9 Ekim 2010 Cumartesi

Yağmur Hasadı


Tarım sektörü yavaş yavaş hasat mevsiminin sonuna yaklaşıyor. Ülkemiz zengin bir ürün çeşitliliğine sahip. Bu zenginliği aynı zamanda iklim çeşitliliğinde de görmek mümkün. Bu önemli avantaj ülkemize hemen hemen yılın her mevsiminde tarımsal üretim yapma şansını veriyor. Batı bölgelerimizde yılın ilk aylarında başlayan ekim dikim mevsimi, doğu bölgelerine doğru gidildikçe bahar ve yaz aylarına doğru yaklaşıyor. Aynı şekilde yediğimiz ve içtiğimiz gıdaların temel kaynağı olan tarım ürünlerinin hasadı da benzer bir seyir izliyor.

Su bol ürün almanın en temel bileşenlerinden biri...
Suyun da kaynağı yağmur ve kar.
Mevsim sonbahar, yağmur ve kar yağışının başladığı dönem.
Bu aylarda depolanacak suları yıl boyunca başta tarım olmak üzere farklı ihtiyaç alanlarında kullanıyor olacağız.

Yağmuru mümkün olduğunca bolca depolamamız gerekiyor.
Bunun için gerekli zeminin hazırlanması lazım.

Suyu kaybetmek başta temel gıda maddeleri olmak üzere, insan için elzem olan birçok şeyi kaybetmek manasına geliyor.

Her geçen gün artan şehircilik ve nüfus büyümesi başta toprak ve su kaynaklarını olumsuz etkiliyor.
Bu olumsuz durumu mümkün olduğunca minimuma indirmek için şehircilik planlamasının değişen durumları nazari dikkate alarak yeniden yapılması gerekiyor.

Bundan 20–30 sene öncesinin planlama anlayışı günümüz şartlarını ve ihtiyaçlarını karşılamaktan uzak duruyor.
Geniş yollar, çok katlı binalar, küçük bir kasaba, hatta küçük bir il nüfusunu alacak kadar büyüklükte siteler kısa zamanda yapılarak hizmete sunuluyor.

Bunlara götürülmesi gereken altyapı hizmetleri; yol, su, elektrik, telefon, kanalizasyon, ulaşım ve son yıllarda doğal gaz yatırımları başı çekiyor.

Bu hizmetler yapılırken en büyük darbe tabii kaynaklara vuruluyor.
Su ve toprak ise bu olumsuz gidişten en fazla etkilenen ikili.
Yağmurlu havalarda dereler, hatta kısa süreli de olsa, oluşan nehirler boşa akıyor!
Mevcut altyapı su kaynaklarımızın temelini oluşturan yağmur sularını kabullenecek yapıya sahip değil.

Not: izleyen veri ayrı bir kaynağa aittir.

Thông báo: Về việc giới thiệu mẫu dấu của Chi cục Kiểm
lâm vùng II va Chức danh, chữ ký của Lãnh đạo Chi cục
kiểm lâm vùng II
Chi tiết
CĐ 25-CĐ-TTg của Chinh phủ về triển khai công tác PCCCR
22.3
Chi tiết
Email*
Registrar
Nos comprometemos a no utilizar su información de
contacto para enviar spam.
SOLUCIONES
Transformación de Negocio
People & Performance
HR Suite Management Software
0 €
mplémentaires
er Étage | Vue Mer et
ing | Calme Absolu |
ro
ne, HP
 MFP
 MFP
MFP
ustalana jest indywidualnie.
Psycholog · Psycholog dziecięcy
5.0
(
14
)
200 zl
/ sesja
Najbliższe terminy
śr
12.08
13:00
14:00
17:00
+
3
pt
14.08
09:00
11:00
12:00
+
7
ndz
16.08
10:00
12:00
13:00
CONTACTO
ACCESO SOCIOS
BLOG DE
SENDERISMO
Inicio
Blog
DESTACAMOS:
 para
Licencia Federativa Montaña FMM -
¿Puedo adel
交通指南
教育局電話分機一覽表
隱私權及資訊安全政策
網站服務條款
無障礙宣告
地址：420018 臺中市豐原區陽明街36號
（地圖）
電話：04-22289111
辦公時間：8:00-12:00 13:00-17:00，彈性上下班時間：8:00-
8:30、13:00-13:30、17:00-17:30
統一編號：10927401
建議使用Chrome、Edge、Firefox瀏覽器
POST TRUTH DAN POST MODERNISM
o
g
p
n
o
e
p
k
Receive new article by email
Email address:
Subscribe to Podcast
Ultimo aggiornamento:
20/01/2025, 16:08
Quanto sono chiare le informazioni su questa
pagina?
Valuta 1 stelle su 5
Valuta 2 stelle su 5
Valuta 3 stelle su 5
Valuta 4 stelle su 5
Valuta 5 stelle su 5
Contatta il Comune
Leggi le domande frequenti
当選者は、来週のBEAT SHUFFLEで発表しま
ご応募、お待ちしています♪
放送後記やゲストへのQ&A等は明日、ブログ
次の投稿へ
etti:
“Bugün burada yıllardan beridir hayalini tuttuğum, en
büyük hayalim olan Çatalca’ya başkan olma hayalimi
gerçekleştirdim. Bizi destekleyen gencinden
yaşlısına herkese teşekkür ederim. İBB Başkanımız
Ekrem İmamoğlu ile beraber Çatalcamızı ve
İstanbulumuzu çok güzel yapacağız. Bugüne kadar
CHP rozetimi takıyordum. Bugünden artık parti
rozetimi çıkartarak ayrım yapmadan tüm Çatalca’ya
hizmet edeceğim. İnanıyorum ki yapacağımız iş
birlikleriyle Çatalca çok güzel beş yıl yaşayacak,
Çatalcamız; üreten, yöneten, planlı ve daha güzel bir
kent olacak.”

Yağan yağmur boşa akıyor. Bu dereciklerin toprağa verilmesi lazım.

Son yıllarda yeraltı su seviyeleri düşme trendine girmiş. Sondaj faaliyetlerinde suyu bulmak için her geçen yıl sürekli daha derine iniliyor.

Suyun kaynağı yağmur…

Ancak yağmurun düzenli yağması gerekiyor. Bu düzeni korumak mümkün değil. Yağış düzeni değiştiğinde ve beklenen aralıklarda düşmediği zaman kuraklık baş gösteriyor.

Yapılması gerekenin ise yağmurun verimliliğini artırmak, hasadını iyi yapmak olacak.

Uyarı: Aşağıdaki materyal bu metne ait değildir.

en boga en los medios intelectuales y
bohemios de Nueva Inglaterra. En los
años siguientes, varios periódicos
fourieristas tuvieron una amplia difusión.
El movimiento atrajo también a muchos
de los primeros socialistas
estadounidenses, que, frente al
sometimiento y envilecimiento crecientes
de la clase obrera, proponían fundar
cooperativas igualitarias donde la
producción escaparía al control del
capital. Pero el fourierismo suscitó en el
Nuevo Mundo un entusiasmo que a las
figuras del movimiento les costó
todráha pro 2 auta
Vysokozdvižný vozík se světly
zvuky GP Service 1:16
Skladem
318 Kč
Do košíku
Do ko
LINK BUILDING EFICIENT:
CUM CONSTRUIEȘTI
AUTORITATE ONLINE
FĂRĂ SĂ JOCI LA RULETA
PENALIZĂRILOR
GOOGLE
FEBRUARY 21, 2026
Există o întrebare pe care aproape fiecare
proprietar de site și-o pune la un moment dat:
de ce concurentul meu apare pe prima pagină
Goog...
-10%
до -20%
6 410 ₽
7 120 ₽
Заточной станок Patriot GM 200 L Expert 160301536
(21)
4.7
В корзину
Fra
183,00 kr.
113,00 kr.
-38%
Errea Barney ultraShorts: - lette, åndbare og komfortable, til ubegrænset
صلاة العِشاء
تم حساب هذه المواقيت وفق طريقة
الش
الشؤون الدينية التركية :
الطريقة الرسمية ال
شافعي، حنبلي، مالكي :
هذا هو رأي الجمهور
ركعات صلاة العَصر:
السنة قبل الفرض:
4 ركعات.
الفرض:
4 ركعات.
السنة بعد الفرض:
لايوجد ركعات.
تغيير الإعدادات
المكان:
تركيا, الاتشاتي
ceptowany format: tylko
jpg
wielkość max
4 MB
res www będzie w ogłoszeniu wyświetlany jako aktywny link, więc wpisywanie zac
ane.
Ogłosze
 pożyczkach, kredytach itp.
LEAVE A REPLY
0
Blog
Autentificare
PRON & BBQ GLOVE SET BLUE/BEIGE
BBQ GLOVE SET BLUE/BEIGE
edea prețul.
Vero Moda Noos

Aksi takdirde azalma trendine girmiş olan su kaynakları yok olabilir, gelecekte büyük su sıkıntıları çekilebilir.
Artan şehir nüfusu ve bu nüfusu doyurmak için gerekli olan su ihtiyacı her geçen gün artış gösteriyor. Giderek su arzı, talebi karşılayamaz duruma doğru gidiyor. Arzın talebi karşılayamadığı durumlarda su stresi ve su kıtlığı baş gösteriyor. Tedbirlerin bu duruma düşmeden alınması gerekir.

Bu nedenle yağan yağışı su havzalarında ve toprakta azami oranda tutmak için gerekli ortamı hazırlamak bir mecburiyet halini almış.

Daha fazla ürün hasadı için daha fazla yağmur hasadı yapmamız lazım.

Bunun için ise her kesime görev düşüyor. Bu konuda herkesin ve ilgili kesimlerin yapması gereken işler var.
Yapılacak yatırımlar bu anlayışa göre tasarlanmalı. Yağmur suyunun artık kanalizasyonlarla denizlere akıtılması yanlışlığından mümkün olduğu kadar kaçınmalı ve bu büyük israfa son vermenin alt yapısını hazırlamalıyız.

Bunun için de yağmur hasadı büyük önem taşıyor.